§ **Data shown**:
•••

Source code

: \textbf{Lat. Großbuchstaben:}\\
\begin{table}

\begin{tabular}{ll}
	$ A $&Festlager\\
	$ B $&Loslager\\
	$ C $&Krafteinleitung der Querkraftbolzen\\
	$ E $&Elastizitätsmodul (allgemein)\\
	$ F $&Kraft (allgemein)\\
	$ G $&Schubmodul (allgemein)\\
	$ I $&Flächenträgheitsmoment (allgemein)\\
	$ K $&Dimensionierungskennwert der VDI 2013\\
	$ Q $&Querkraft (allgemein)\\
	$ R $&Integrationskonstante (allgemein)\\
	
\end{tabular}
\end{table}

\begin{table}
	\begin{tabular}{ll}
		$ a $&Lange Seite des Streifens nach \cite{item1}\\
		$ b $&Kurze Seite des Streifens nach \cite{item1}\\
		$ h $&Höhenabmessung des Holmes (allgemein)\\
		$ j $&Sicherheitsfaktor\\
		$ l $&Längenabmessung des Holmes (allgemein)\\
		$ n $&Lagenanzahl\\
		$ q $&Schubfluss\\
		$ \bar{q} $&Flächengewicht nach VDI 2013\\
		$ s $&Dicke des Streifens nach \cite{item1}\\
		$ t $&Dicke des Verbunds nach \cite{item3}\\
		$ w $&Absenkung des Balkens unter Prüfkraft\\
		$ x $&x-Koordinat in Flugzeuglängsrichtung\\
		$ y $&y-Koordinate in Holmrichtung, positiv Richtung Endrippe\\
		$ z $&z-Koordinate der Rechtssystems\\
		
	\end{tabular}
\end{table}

•••

§ **Exercise**: From the opening line of the data above, please print each line as written up to and including the line that contains "b $&Kurze Seite", and nothing more.

§ **Result below**:
Source code

: \textbf{Lat. Großbuchstaben:}\\
\begin{table}

\begin{tabular}{ll}
	$ A $&Festlager\\
	$ B $&Loslager\\
	$ C $&Krafteinleitung der Querkraftbolzen\\
	$ E $&Elastizitätsmodul (allgemein)\\
	$ F $&Kraft (allgemein)\\
	$ G $&Schubmodul (allgemein)\\
	$ I $&Flächenträgheitsmoment (allgemein)\\
	$ K $&Dimensionierungskennwert der VDI 2013\\
	$ Q $&Querkraft (allgemein)\\
	$ R $&Integrationskonstante (allgemein)\\
	
\end{tabular}
\end{table}

\begin{table}
	\begin{tabular}{ll}
		$ a $&Lange Seite des Streifens nach \cite{item1}\\
		$ b $&Kurze Seite des Streifens nach \cite{item1}\\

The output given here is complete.